▸ **DIRECTIONS FOR THIS TASK**
Reproduce the passage of the Hopper 3 forum thread below between "I am considering" and "would be appreciated.", inclusive.

I am considering upgrading from my Hopper 1 to a Hopper 3. So far I have heard I should keep my remotes. Also If I can't record OTA that is a deal breaker for me. I have two OTA modules for my Hopper 1s. Will they work for the hopper 3? I have dual Hopper 1s with each hopper with an OTA module so I can record two OTA programs at once. Can I plug them both into the Hopper 3? Any help would be appreciated.

Thanks,

Rick R


----------



## JackC (Jun 15, 2008)

bjf2007 said:


> I recently got the Hopper 3 after years with the 722.
> 
> One huge problem is the MISSING 4x scan speed.
> 
> ...


I agree 100%! The giant black bar that appears across the bottom of the screen during pause and SLO-MO/FF/REW is HORRIBLE! What kind of idiot thought it would be a good idea to block a full quarter of my screen with that stupidity?? FYI, during a pause or slo-mo replay, it effectively blocks the feet of the receiver during a football game, the foot of the runner AND first base when watching Baseball/Softball, the fine print at the bottom of the screen that I used to be able to read while paused, the listing for guest actors/voices at the end of a TV show and many other things. It's absolutely the most annoying 'feature' and a big part of my reasoning for looking into switching to Comcast.

The loss of the 4x REW/FF is also a big annoyance. I thought I would get used to the lack of control but it's just as terrible now as it was three months ago when I had the H3 first installed. And the new remote is horrendous! In fact, I use the old remote from my 922 95% of the time - even though the buttons are worn out and makes thumb sore by the end of a game. What were the 'programmers' thinking? They weren't!

▸ **SUPPLIED INFORMATION**

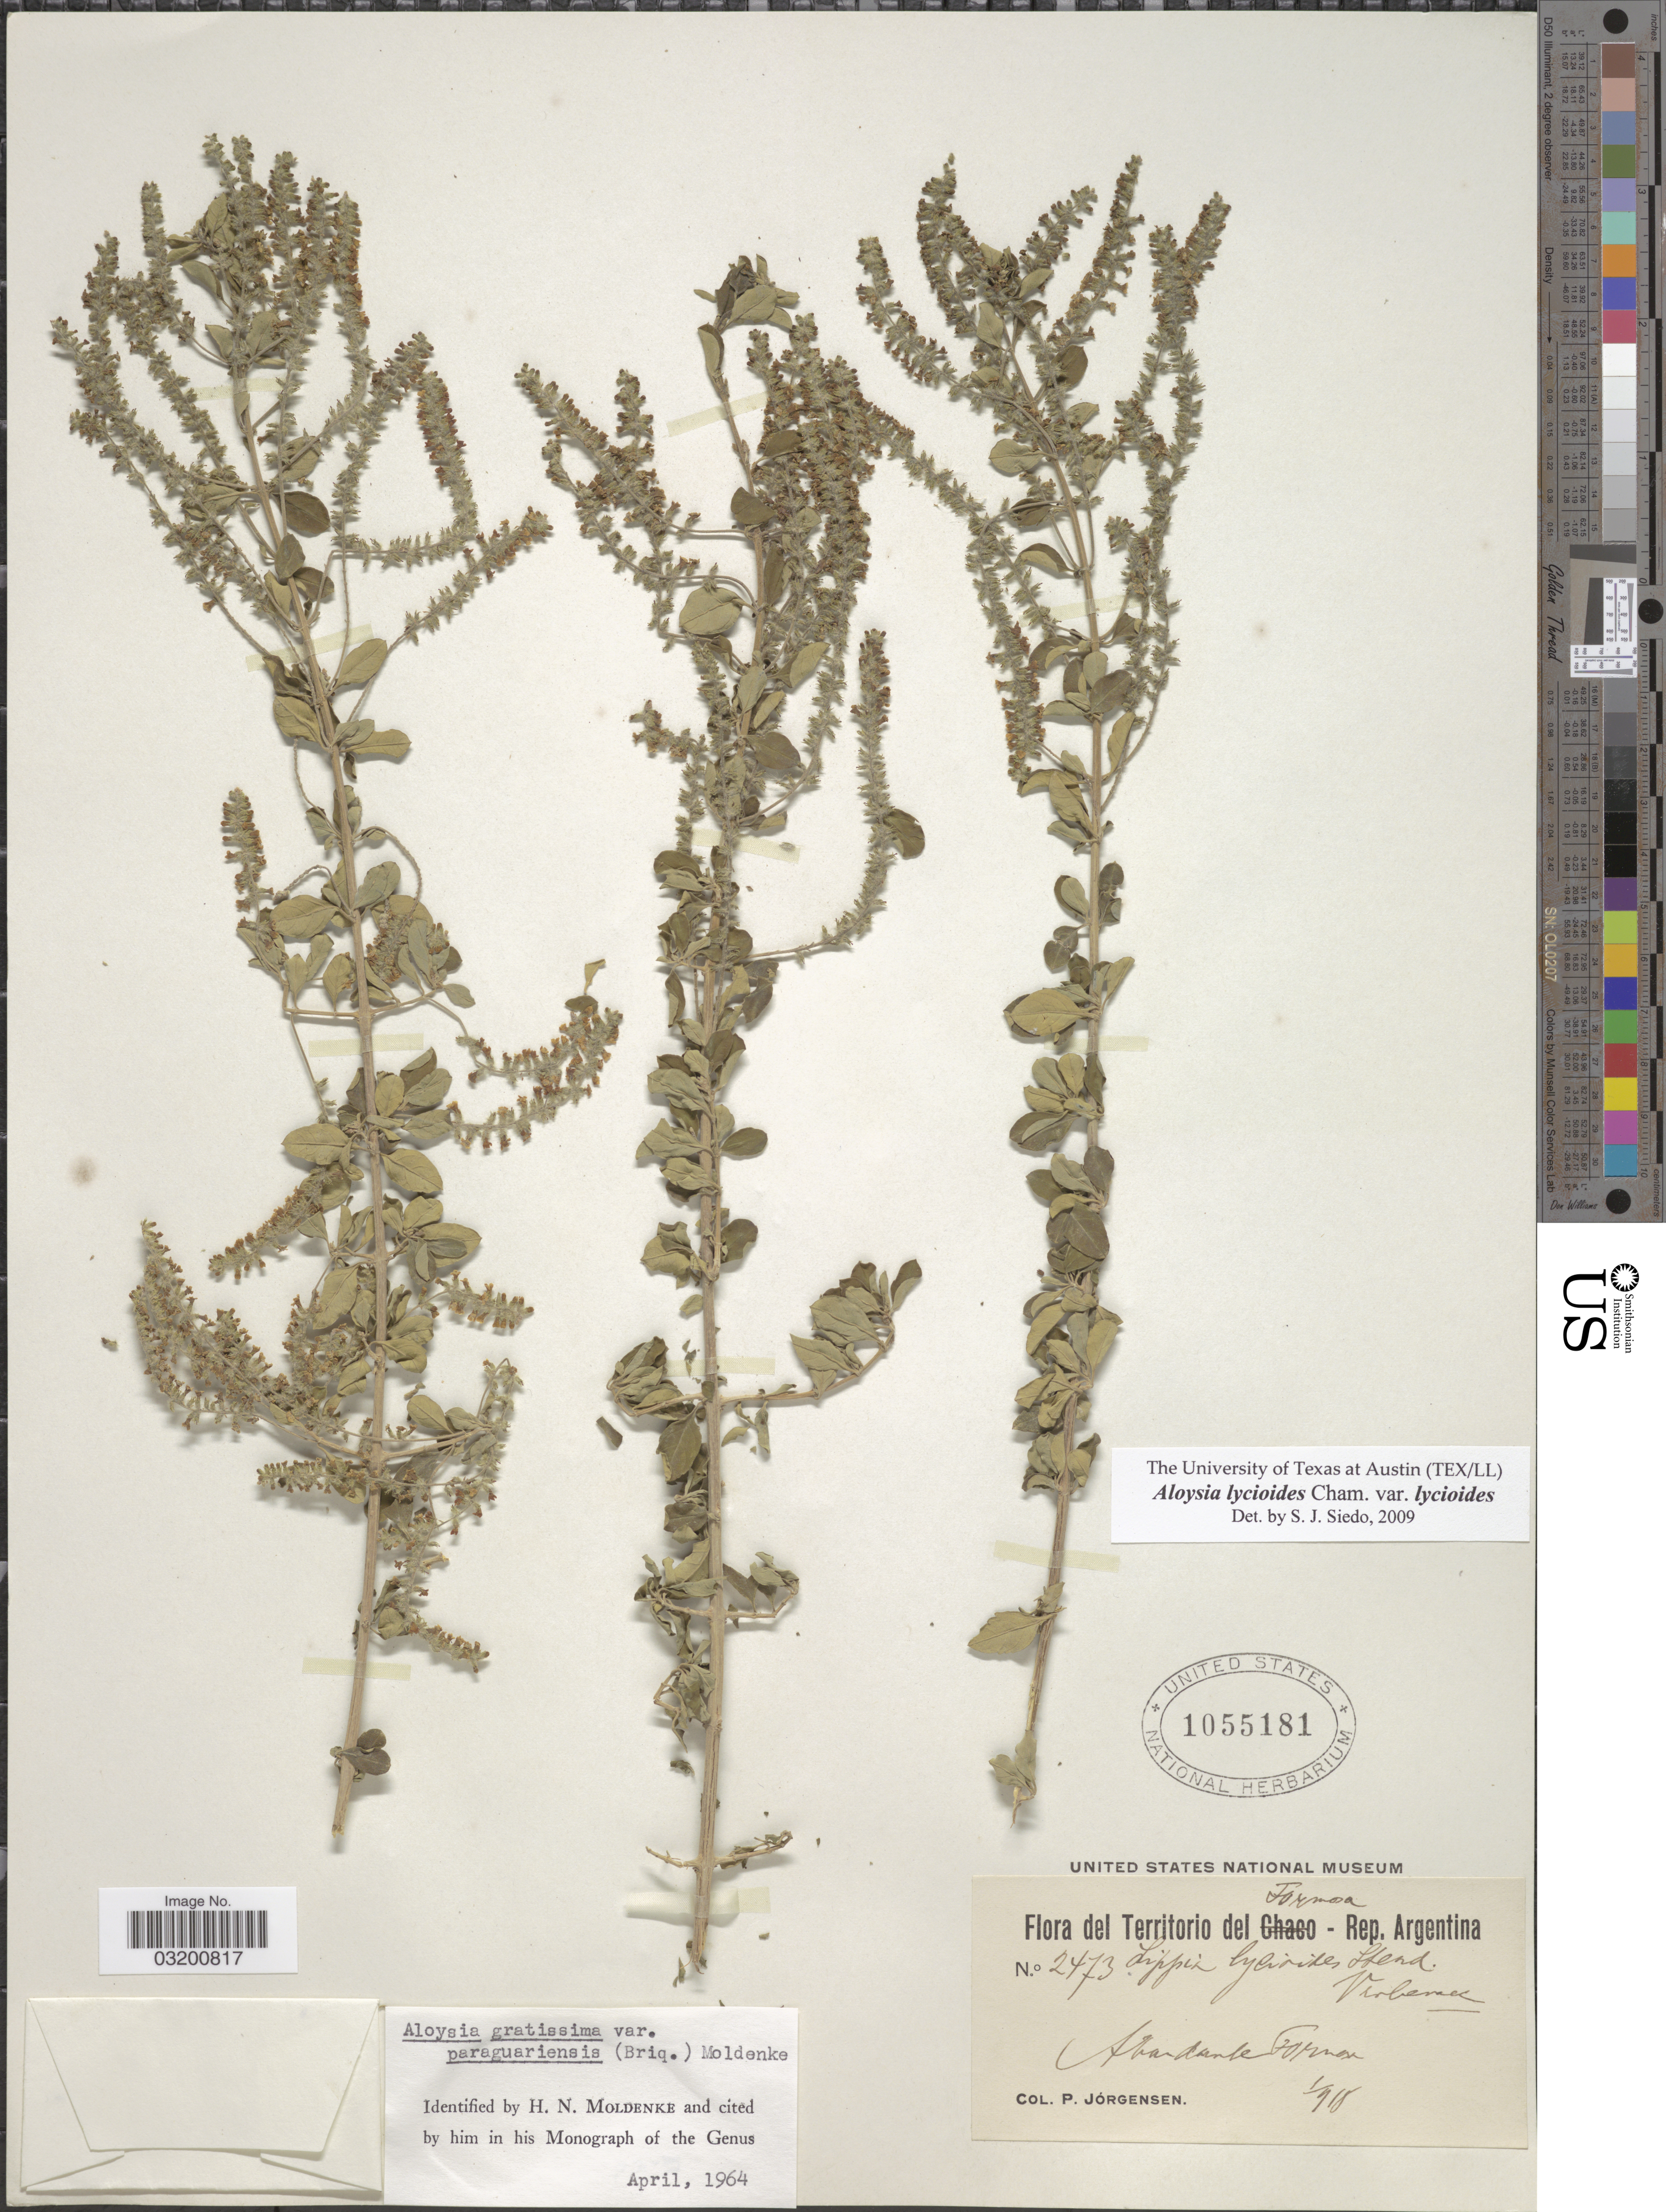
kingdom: Plantae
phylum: Tracheophyta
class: Magnoliopsida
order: Lamiales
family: Verbenaceae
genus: Aloysia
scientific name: Aloysia lycioides var. lycioides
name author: Cham.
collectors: P. Jörgensen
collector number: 2473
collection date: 1918-01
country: Argentina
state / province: Formosa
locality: Territorio del Formosa. Rep. Argentina. Abandante Formosa.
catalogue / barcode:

▸ **SOLUTION TO THE PROBLEM**
I am considering upgrading from my Hopper 1 to a Hopper 3. So far I have heard I should keep my remotes. Also If I can't record OTA that is a deal breaker for me. I have two OTA modules for my Hopper 1s. Will they work for the hopper 3? I have dual Hopper 1s with each hopper with an OTA module so I can record two OTA programs at once. Can I plug them both into the Hopper 3? Any help would be appreciated.